Human keypoint data
----

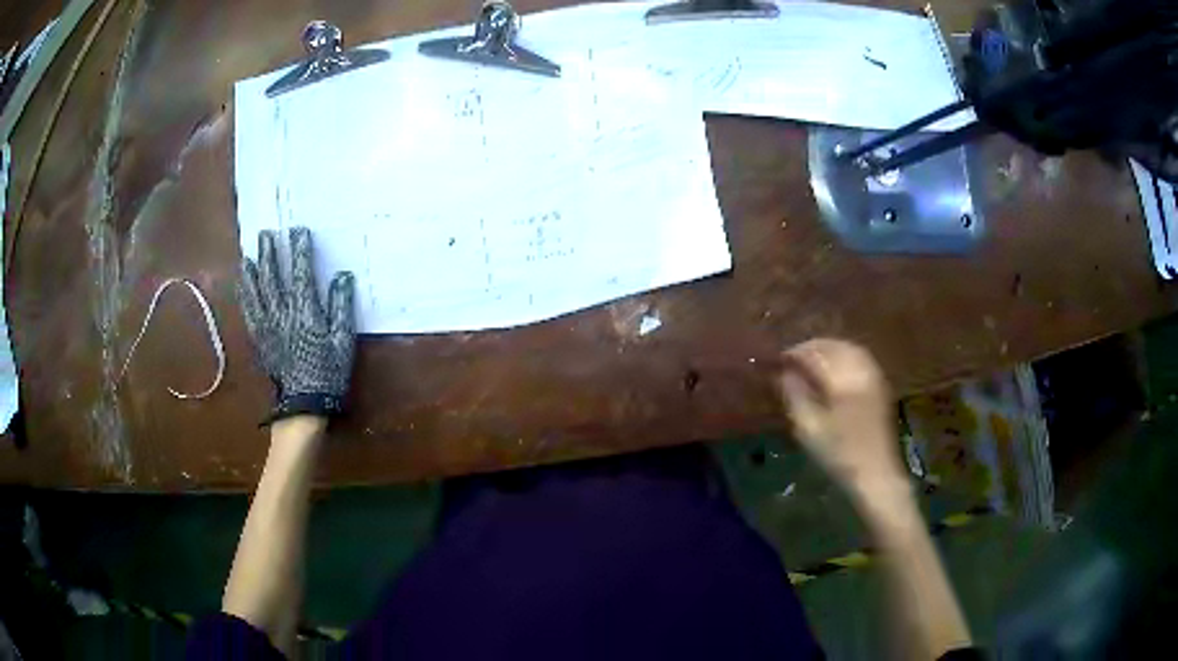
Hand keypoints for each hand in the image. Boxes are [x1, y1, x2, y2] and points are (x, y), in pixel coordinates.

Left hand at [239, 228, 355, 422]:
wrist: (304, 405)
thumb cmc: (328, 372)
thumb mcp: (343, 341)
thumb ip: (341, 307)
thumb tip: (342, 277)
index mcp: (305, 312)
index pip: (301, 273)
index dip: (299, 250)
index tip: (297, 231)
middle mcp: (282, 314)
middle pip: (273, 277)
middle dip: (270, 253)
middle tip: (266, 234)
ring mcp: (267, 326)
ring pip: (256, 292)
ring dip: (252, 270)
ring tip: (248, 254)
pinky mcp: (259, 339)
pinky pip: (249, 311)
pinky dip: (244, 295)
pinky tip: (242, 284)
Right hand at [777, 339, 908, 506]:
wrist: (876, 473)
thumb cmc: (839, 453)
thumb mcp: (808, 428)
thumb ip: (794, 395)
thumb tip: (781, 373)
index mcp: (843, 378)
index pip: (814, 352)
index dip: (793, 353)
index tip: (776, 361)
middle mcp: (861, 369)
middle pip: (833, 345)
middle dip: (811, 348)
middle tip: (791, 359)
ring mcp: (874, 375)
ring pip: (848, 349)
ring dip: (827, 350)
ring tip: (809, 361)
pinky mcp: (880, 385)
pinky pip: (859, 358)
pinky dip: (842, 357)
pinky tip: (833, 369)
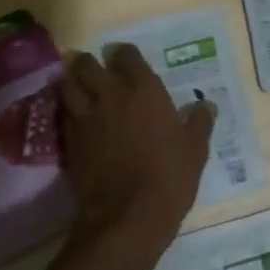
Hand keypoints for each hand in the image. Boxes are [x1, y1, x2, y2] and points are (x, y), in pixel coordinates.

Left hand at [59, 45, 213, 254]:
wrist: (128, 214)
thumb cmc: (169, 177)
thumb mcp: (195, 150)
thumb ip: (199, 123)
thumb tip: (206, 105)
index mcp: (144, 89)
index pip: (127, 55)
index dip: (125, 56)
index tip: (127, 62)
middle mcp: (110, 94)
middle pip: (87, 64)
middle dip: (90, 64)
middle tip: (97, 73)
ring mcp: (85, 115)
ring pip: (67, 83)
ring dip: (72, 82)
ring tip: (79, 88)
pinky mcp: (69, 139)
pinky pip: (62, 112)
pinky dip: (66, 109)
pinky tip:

----

Copy, without any change, the run of lines from the one with "index pip: (127, 55)" through the end of the entries above.

index pip: (127, 55)
index dip: (125, 56)
index tip: (127, 62)
middle mcp: (110, 94)
middle pip: (87, 64)
middle dip: (90, 64)
middle tip: (97, 73)
ring mcp: (85, 115)
ring pip: (67, 83)
ring dip: (72, 82)
ring tip: (79, 88)
pinky mcp: (69, 139)
pinky pip: (62, 112)
pinky dip: (66, 109)
pinky tip:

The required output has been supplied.